Genew-in est une start-up créée par de jeunes étudiants de l’Ecole supérieure des sciences de l’aliment et des industries agroalimentaires (ESSAIA) située à Alger. Notre équipe se regroupe autour de valeurs telles que la passion, l’ambition, l’éthique, la performance, l’esprit d’équipe, tout en conservant leur devise d’éco-responsabilité. Notre premier but est de concilier entre la nature et le bien-être de la société. A noter aussi qu’il s’agit d’un programme initié par GEN (Global Entrepreneurship Network Algeria) et soutenu par le Middle East Partnership Initiative – MEPI (USA). Il s’agit d’un programme de formation et d’accélération qui reprend l’approche concrète et efficace pour créer un modèle de start-up scalable à ambition mondiale. ELIPCAMP est un accompagnement, un coaching personnalisé et une accélération de start-up.

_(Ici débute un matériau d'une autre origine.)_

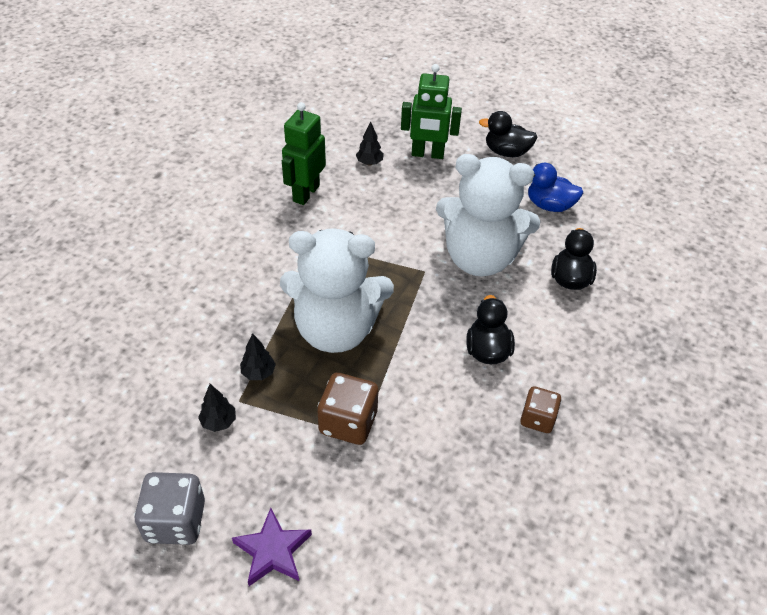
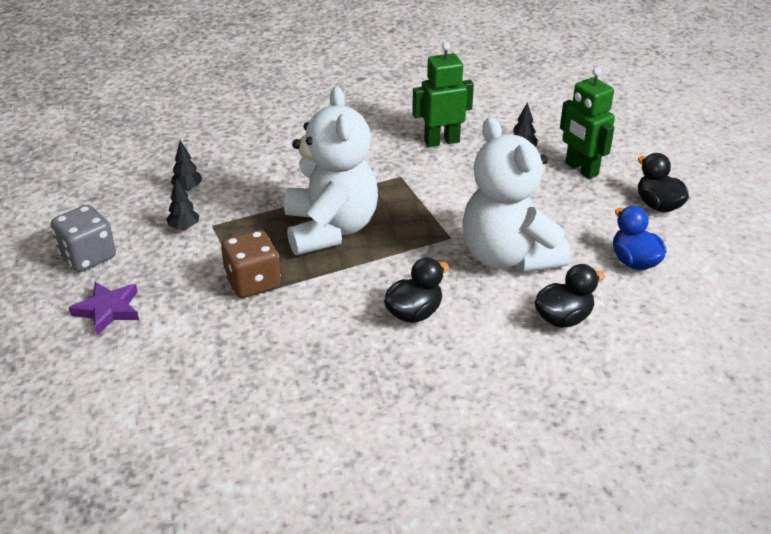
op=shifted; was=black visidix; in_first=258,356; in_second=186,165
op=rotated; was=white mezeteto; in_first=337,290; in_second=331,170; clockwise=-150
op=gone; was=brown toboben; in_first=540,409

Ce projet est rendu possible par la générosité et le soutien de l’association réseau entrepreneurial Global-REG et par le biais de l’initiative de partenariat entre les Etats-Unis et le Moyen-Orient (MEPI) dans le cadre du projet ELIP (Entrepreuneurship, leadership & innovation program). Il convient aussi de citer notre école, l’ESSAIA, qui nous a soutenus depuis le début du projet et nous a fourni l’accès au laboratoire pour développer nos premiers prototypes. Nous avons ainsi participé à des expositions comme au SIPSA, à la Journée mondiale de l’alimentation, et au Salon de l’artisanat où nous sommes les lauréats du prix du «Meilleur produit 2019», compétition «company program” (Injaz El Djazair , by junior achievements) et aussi sélection pour le concours «Sipsa Innov Award» en octobre dernier. Nous sommes aussi les lauréats du 1er prix «Business ready» program «techboost challenge» BRENCO feat «incube me», the emerging valley en France et décroché le 1er prix ELIP program connect (Entrepreneurship, Leadership & Innovation program) GEN Algeria, MEPI au USA.

-Quel marché comptez-vous cibler ?

Nous ne visons pas à remplacer la vaisselle permanente, comme celle de céramique ou poterie. C’est donc surtout l’événementiel, comme les mariages, les anniversaires, la vaisselle pour les pique-niques et également les écoles et les crèches. Nous savons tous que les enfants sont très sensibles aux substances chimiques. C’est notre première cible pour le moment. Le but est de remplacer la vaisselle en plastique qui met entre 500 et 1000 ans pour disparaître dans la nature, alors que notre matériel choisi met à peine un mois puisque c’est un matériel naturel qui agit en tant que fertilisant pour le sol. Et comme c’est comestible aussi, cela doit répondre à d’autres conditions sanitaires et réglementations plus strictes. Nous n’allons surtout pas industrialiser de produits douteux. Nous cherchons des investisseurs dans ce sens.

Nous avons eu des propositions, mais nous sommes encore au stade de notre étude financière. Le but est de passer à l’échelle industrielle. Et si on passe à cette échelle, nous pourrons facilement concurrencer la vaisselle en plastique. Pour le coût de revient, les assiettes par exemple coûteront moins de 10 DA. Mais ce qui est certain, cela ne dépassera pas les coîts des assiettes en plastique, alors que nous vendons d’autres valeurs, sanitaires et environnementales. Le consommateur doit être prêt à intégrer ce surcoût par rapport aux valeurs vendues, puisque la matière première est riche en vitamine B, magnésium, calcium et d’autres fibres. On peut aussi réchauffer sans transfert de substances chimiques dans l’aliment.

-Vous êtes en pleine étude pour déposer votre demande de brevet…

Nous faisons des recherches pour déposer un brevet afin de protéger l’idée avant de la commercialiser. Nous travaillons avec le MEPI sur ça.

-Pour le moment, quelle aide attendez-vous de l’Etat ?

La loi de finances 2020 prévoit une exonération des différents impôts et taxes pour la start-up.  Il s’agit en principe d’un précurseur pour une série de réformes concrètes sur l’octroi d’avantages fiscaux et autres facilitations.  Mais j’estime que nous sommes encore à un stade trop précoce pour pouvoir se prononcer sur l’efficacité de ces mesures.

-Avez-vous d’autres projets ?

Nous allons évidemment élargir la gamme et nous resterons dans l’éco-responsabilité. Nous gardons nos valeurs. Le but est de contribuer au développement durable.